You may have heard that in July 2022, the Tasmanian Government is planning to introduce a levy on all waste sent to landfill across Tasmania. This is one of many initiatives in the Government’s Waste Action Plan to improve the recovery of valuable and re-usable materials, and minimise what resources are lost forever once buried in landfill.
All Cradle Coast and Northern Tasmanian local government landfills already apply a levy of $5.50 and $7.50 per tonne respectively of waste disposed by councils and businesses. It is a concept that has been used in parts of Tasmania for more than a decade and is widely adopted on the mainland.
Money from Tasmania’s waste levy is used entirely to fund waste-reducing equipment and services, including in smaller rural communities that may otherwise miss out.
Example projects and services funded by the existing waste levy includes:
In Southern Tasmania where there is currently no landfill waste levy, the twelve Local Councils that collaborate in the Southern Tasmanian Waste Management Group contribute funds for education and awareness programs to reduce waste to landfill. These funds are provided by individual Councils instead of from a dedicated landfill waste levy source.
Experience with Tasmania’s regional waste levies has shown that environmental and social reasons to reduce waste are strong motivations for some to change their behaviour and reduce landfill waste, but financial motivations are more important to others.
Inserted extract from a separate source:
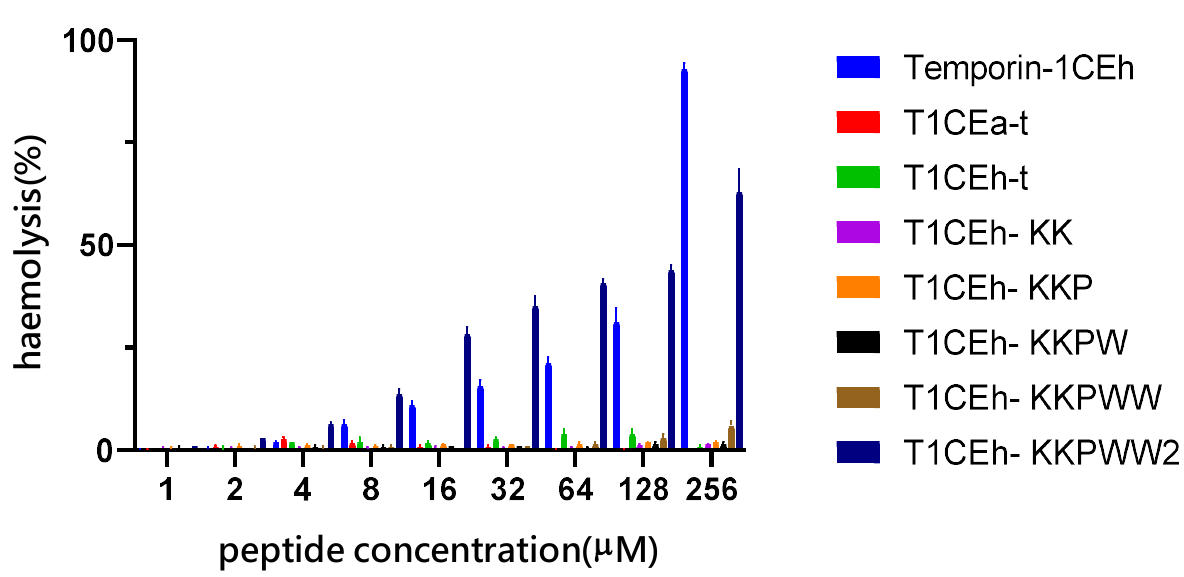
Figure 4. The haemolytic activity of Temporin-1CEh and its analogues at gradient changed concen- trations. Positive control and negative control are 1% Triton X-100 and PBS, respectively. Haemolysis rates of positive control and negative controls were 100% and 0%, respectively. Error bars represent the SEM of three replicates.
Under a waste levy, businesses, councils and their communities who divert waste away from landfill by separating their recyclables, using FOGO or home composting, supporting re-use facilities such as salvage yards and Tip Shops, and taking advantage of Product Stewardship Schemes such as PaintBack and MobileMuster pay less than those who don’t.
Doing the right thing by reducing waste to landfill is rewarded. Councils and businesses that generate lower amounts of landfill waste have lower waste levy costs. As an added reward, they also benefit from the waste-reduction services, education programs and facilities funded by those generating higher amounts of landfill waste.
There is evidence that levies work. In 2019/20, 38% of waste suitable for recycling or composting was diverted from landfill in North West Tasmania, an increase of 11% since 2016 aided in part by the growing range of recycling and resource recovery services funded by the levy, and by the financial disincentive that applies when large waste producers continue to send recoverable waste to landfill.
In July 2022 the Tasmanian Government is planning to implement a statewide waste levy initially set at $20 per tonne, before increasing to $40 per tonne after two years, and $60 per tonne after a further two years ($60/tonne is the target average regional waste levy across Australia). This transition period will provide time for Tasmanian businesses and communities to adjust their waste practices.
The statewide levy is expected to replace the voluntary levy arrangements that currently exist in some parts of Tasmania. The Cradle Coast, Northern and Southern Tasmanian Waste Management Groups are looking forward to maintaining existing recycling waste services and seeing more recovery services introduced in more places under the statewide waste levy.
The levy is one of several waste-reducing initiatives in the Tasmanian Government’s Waste Action Plan which includes a target of an 80% average recovery rate from all waste streams by 2030. The Australian Government’s National Waste Policy is also investing in infrastructure and services to help meet waste reduction targets.
With Tasmanian enterprises taking part in the Federal Government’s Recycling Modernisation Fund and with waste levy funds reinvested in more resource recovery infrastructure and services, Tasmania can dramatically cut its landfill waste and therefore also its methane gas volumes; and that’s of benefit to everyone.
There is always more we can do to improve resource recovery and recycling in Tasmania and reduce what gets buried in landfill.
Thanks for being a good sort and making changes to reduce landfill waste – when we each do a little, together we can achieve a lot!